▶ TASK ITEM
Hand back the entries exactly as written, minus every picture.

(Before-and-after change records)
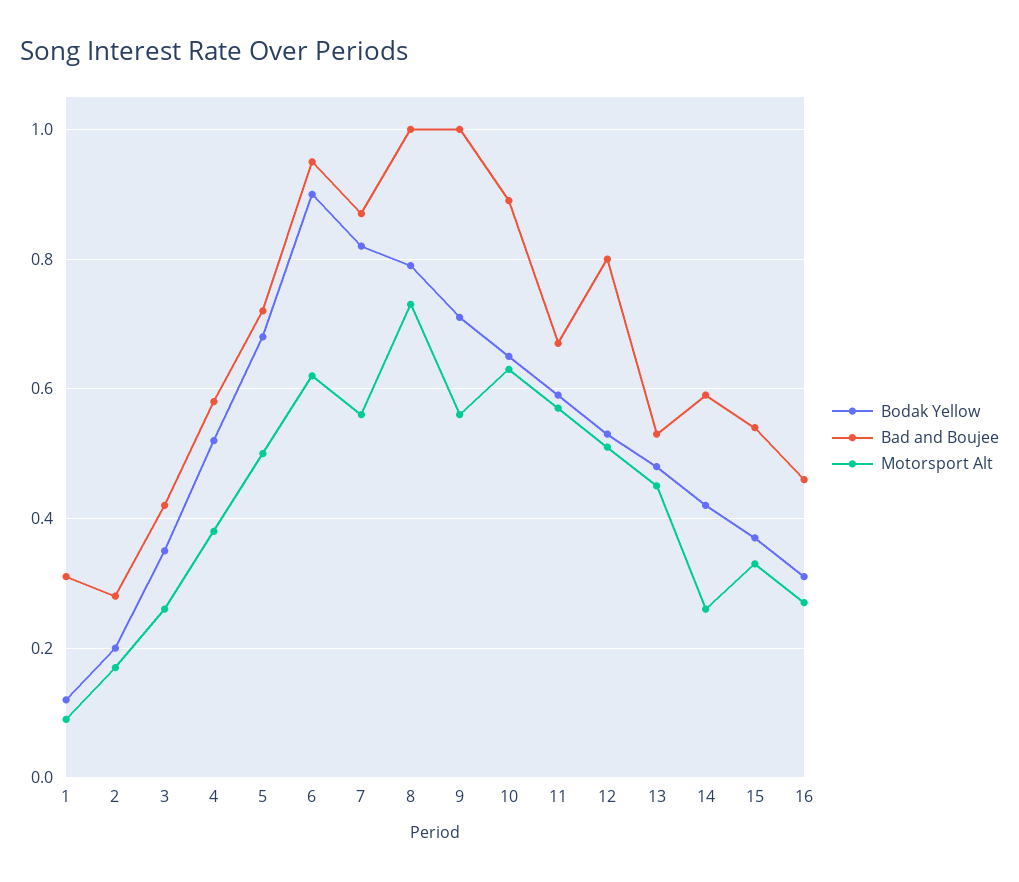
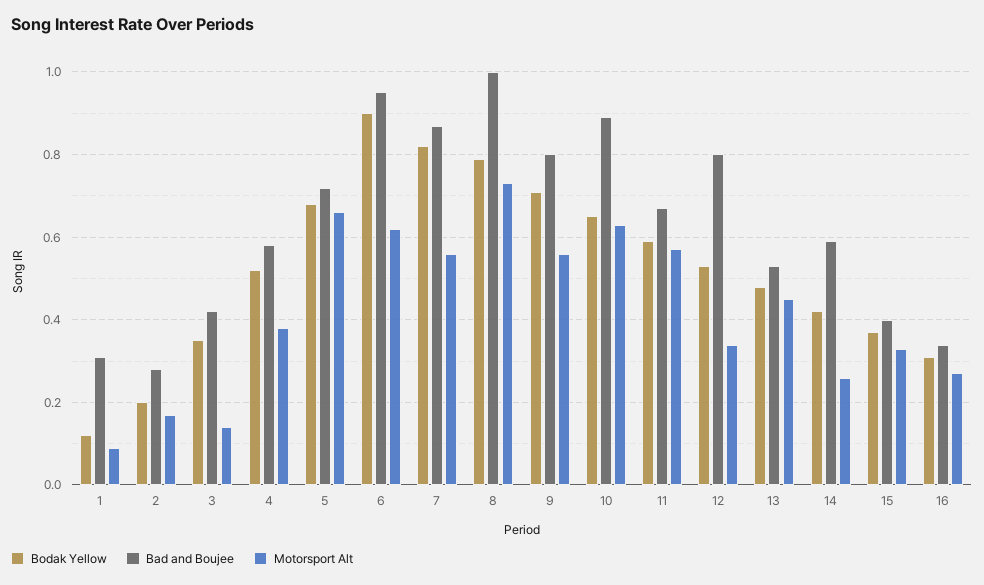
Motorsport Alt, 3: 0.25 -> 0.15
Motorsport Alt, 5: 0.5 -> 0.65
Bad and Boujee, 9: 1 -> 0.8
Motorsport Alt, 12: 0.5 -> 0.35
Bad and Boujee, 15: 0.55 -> 0.4
Bad and Boujee, 16: 0.45 -> 0.35

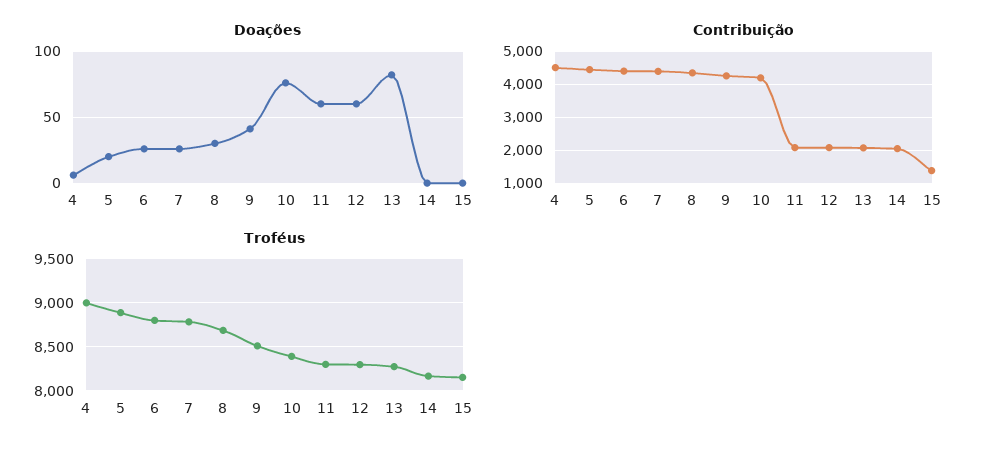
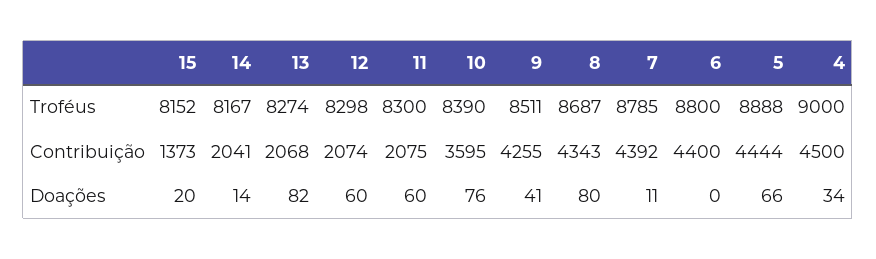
Doações, 4: 5 -> 34
Doações, 5: 20 -> 66
Doações, 6: 25 -> 0
Doações, 7: 25 -> 11
Doações, 8: 30 -> 80
Doações, 14: 0 -> 14
Doações, 15: 0 -> 20
Contribuição, 10: 4200 -> 3595

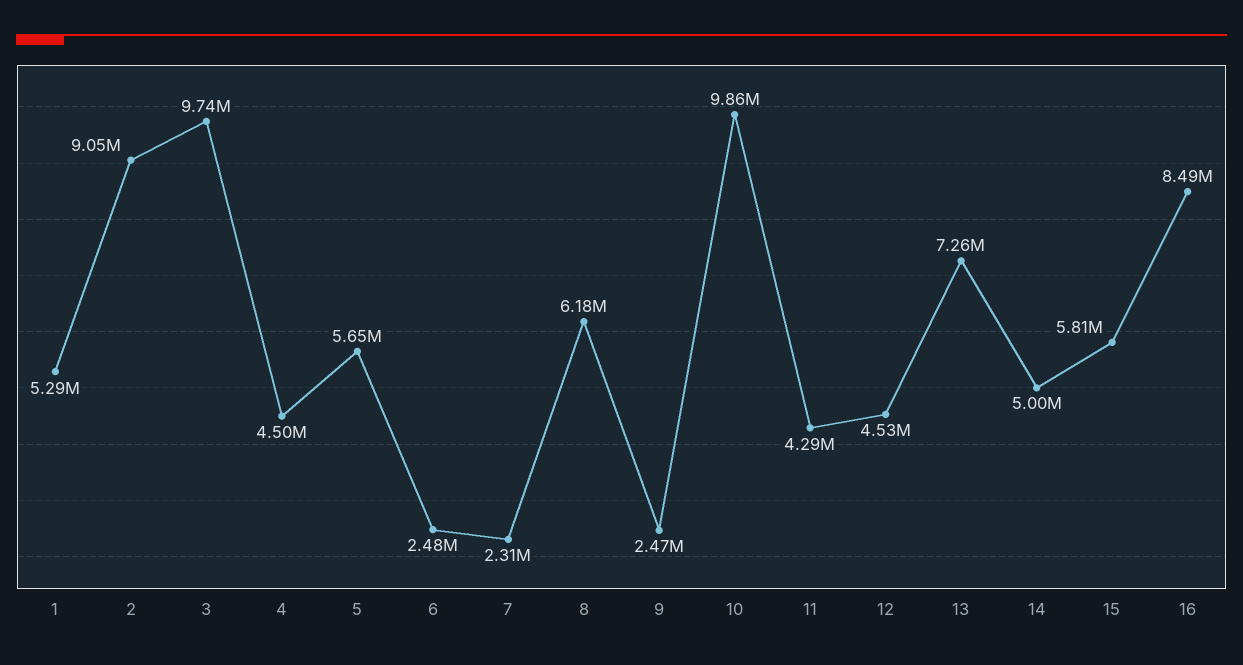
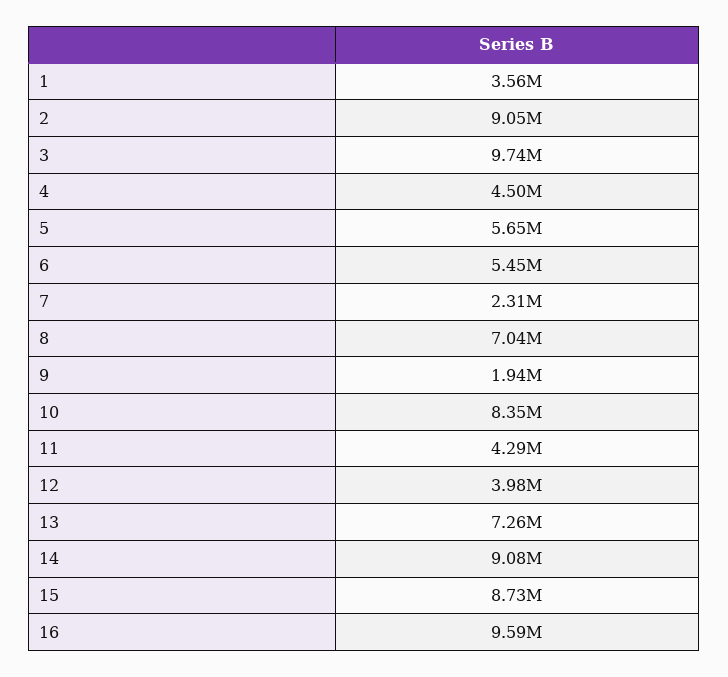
1: 5290000 -> 3560000
6: 2480000 -> 5450000
8: 6180000 -> 7040000
9: 2470000 -> 1940000
10: 9860000 -> 8350000
12: 4530000 -> 3980000
14: 5000000 -> 9080000
15: 5810000 -> 8730000
16: 8490000 -> 9590000

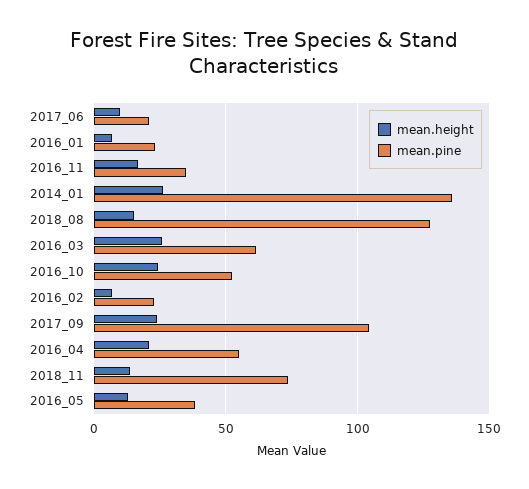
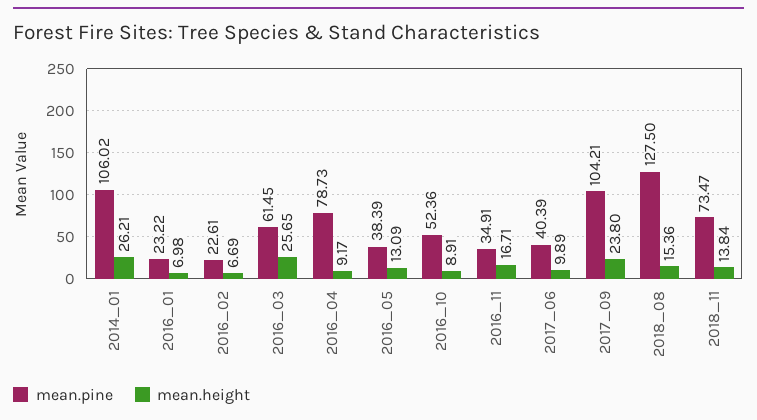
mean.pine, 2017_06: 20 -> 40.39
mean.pine, 2014_01: 135 -> 106.02
mean.height, 2016_10: 25 -> 8.91
mean.height, 2016_04: 20 -> 9.17
mean.pine, 2016_04: 55 -> 78.73

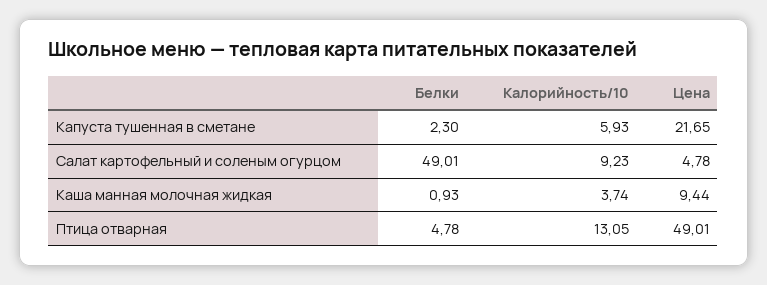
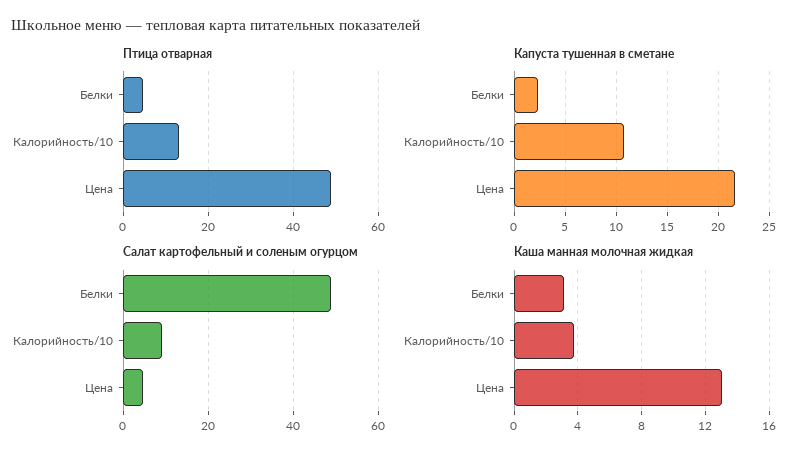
Капуста тушенная в сметане, Калорийность/10: 5.93 -> 11
Каша манная молочная жидкая, Белки: 0.93 -> 3
Каша манная молочная жидкая, Цена: 9.44 -> 13

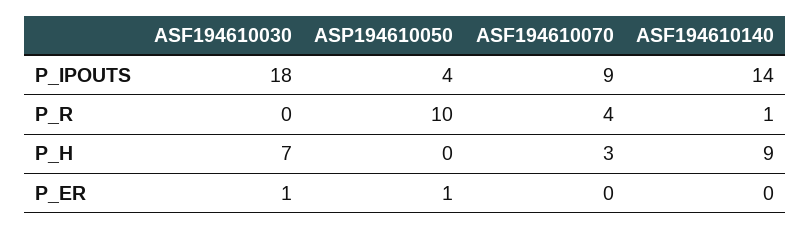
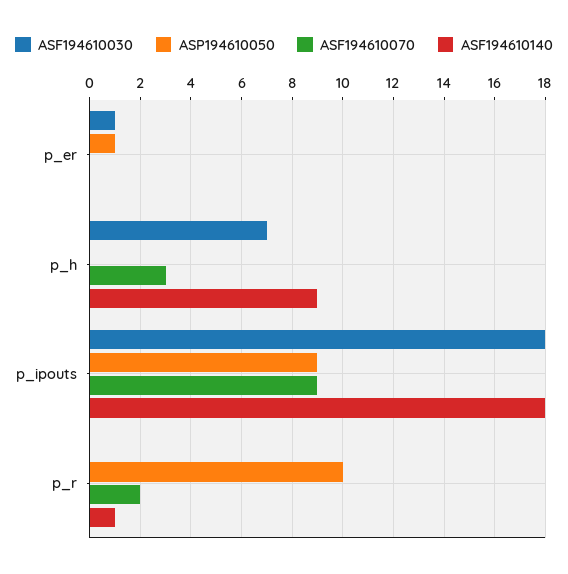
ASP194610050, P_IPOUTS: 4 -> 9
ASF194610140, P_IPOUTS: 14 -> 18
ASF194610070, P_R: 4 -> 2

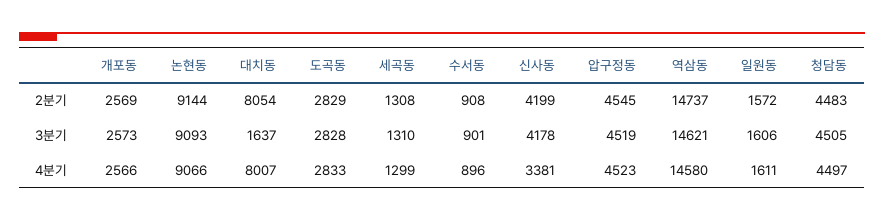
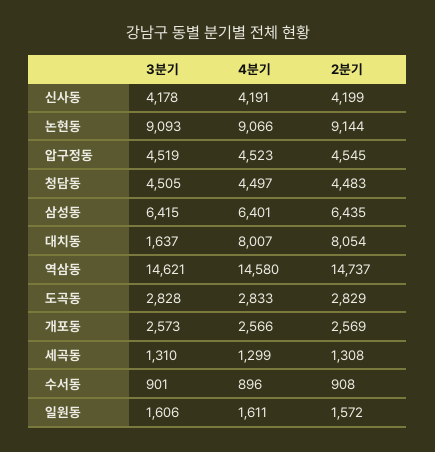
신사동, 4분기: 3381 -> 4191
삼성동, 3분기: none -> 6415
삼성동, 4분기: none -> 6401
삼성동, 2분기: none -> 6435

▶ RESULT OF THE TASK
Motorsport Alt, 3: 0.25 -> 0.15
Motorsport Alt, 5: 0.5 -> 0.65
Bad and Boujee, 9: 1 -> 0.8
Motorsport Alt, 12: 0.5 -> 0.35
Bad and Boujee, 15: 0.55 -> 0.4
Bad and Boujee, 16: 0.45 -> 0.35

Doações, 4: 5 -> 34
Doações, 5: 20 -> 66
Doações, 6: 25 -> 0
Doações, 7: 25 -> 11
Doações, 8: 30 -> 80
Doações, 14: 0 -> 14
Doações, 15: 0 -> 20
Contribuição, 10: 4200 -> 3595

1: 5290000 -> 3560000
6: 2480000 -> 5450000
8: 6180000 -> 7040000
9: 2470000 -> 1940000
10: 9860000 -> 8350000
12: 4530000 -> 3980000
14: 5000000 -> 9080000
15: 5810000 -> 8730000
16: 8490000 -> 9590000

mean.pine, 2017_06: 20 -> 40.39
mean.pine, 2014_01: 135 -> 106.02
mean.height, 2016_10: 25 -> 8.91
mean.height, 2016_04: 20 -> 9.17
mean.pine, 2016_04: 55 -> 78.73

Капуста тушенная в сметане, Калорийность/10: 5.93 -> 11
Каша манная молочная жидкая, Белки: 0.93 -> 3
Каша манная молочная жидкая, Цена: 9.44 -> 13

ASP194610050, P_IPOUTS: 4 -> 9
ASF194610140, P_IPOUTS: 14 -> 18
ASF194610070, P_R: 4 -> 2

신사동, 4분기: 3381 -> 4191
삼성동, 3분기: none -> 6415
삼성동, 4분기: none -> 6401
삼성동, 2분기: none -> 6435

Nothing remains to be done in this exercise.